Heilmittel gehören auch im weitesten Sinne zu den Medikamenten, da sie helfen können, einen Zustand zu lindern oder bei einer medikamentösen Behandlung ebenfalls den Heilungsverlauf unterstützen können. Es gibt auch weitere unterstützende Maßnahmen, wie z.B. Massagen, Krankengymnastik, Badekuren sowie Ergotherapien, die einem Erkrankten zur medizinischen Unterstützung heilend zur Verfügung stehen. Viele Medikamente haben unerwünscht Nebenwirkungen, daher sollte zumeist eine Selbstmedikation vermieden werden, außer dieses geschieht bei einer ärztlichen Therapie. Eine Medikamenteneinnahme und deren Auswirkungen auf den Straßenverkehr ist gesetzlich im Arzneimittelrecht geregelt und wird immer in den Beipackhinweisen der jeweiligen Medikamente festgehalten. Auch eine Gefährdung der Umwelt, kann durch falsch entsorgte Medikamente entstehen, da Rückstände der Arzneimittel in sehr großen Mengen so in z.B. unser Grundwasser bzw. auch in Seen oder ins Meer oder in unsere Lebensmittel sowie in Verpackungsmaterialien gelangen können.

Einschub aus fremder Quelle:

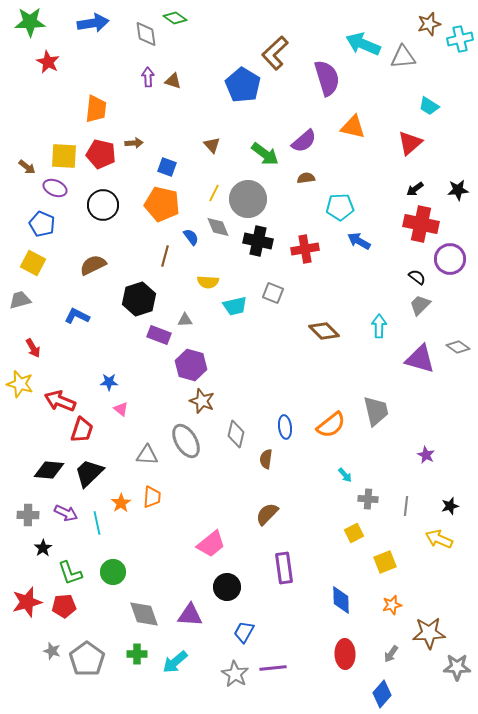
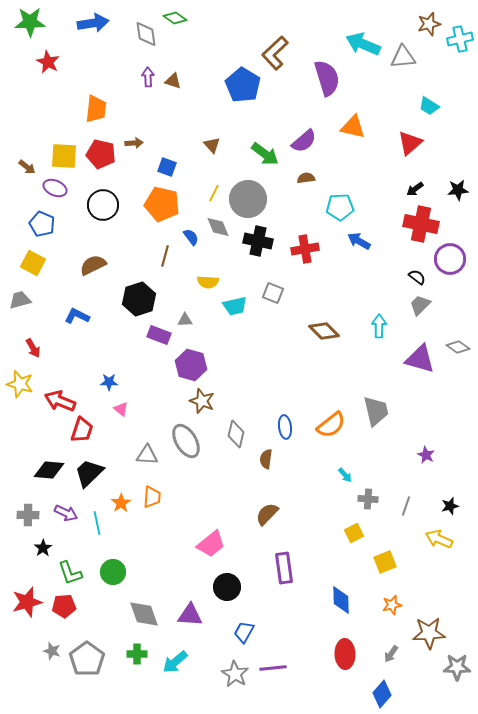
gray line at (406, 506): rotated 12 degrees clockwise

Eine Entwicklung eines neuen Medikamentes kann in etwa 12 Jahre dauern und ist sehr kostenintensiv. Eine Neuentwicklung ist immer ein sehr hohes finanzielles und wirtschaftliches Risiko für die einzelnen Firmen, da nur ein ganz geringer Teil der Substanzen aus der Forschung verkauft werden können.

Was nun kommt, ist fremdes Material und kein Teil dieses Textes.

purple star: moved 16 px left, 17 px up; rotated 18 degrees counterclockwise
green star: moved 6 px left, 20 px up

Da seit dem 01.01.2004 die Preisbindung in Deutschland aufgehoben wurde, variiert inzwischen der Preis der einzelnen nicht verschreibungspflichtigen Medikamente. Allerdings werden die verschreibungspflichtigen Medikamente nach wie vor von der Arzneimittelpreisverordnung vorgeschrieben und geregelt.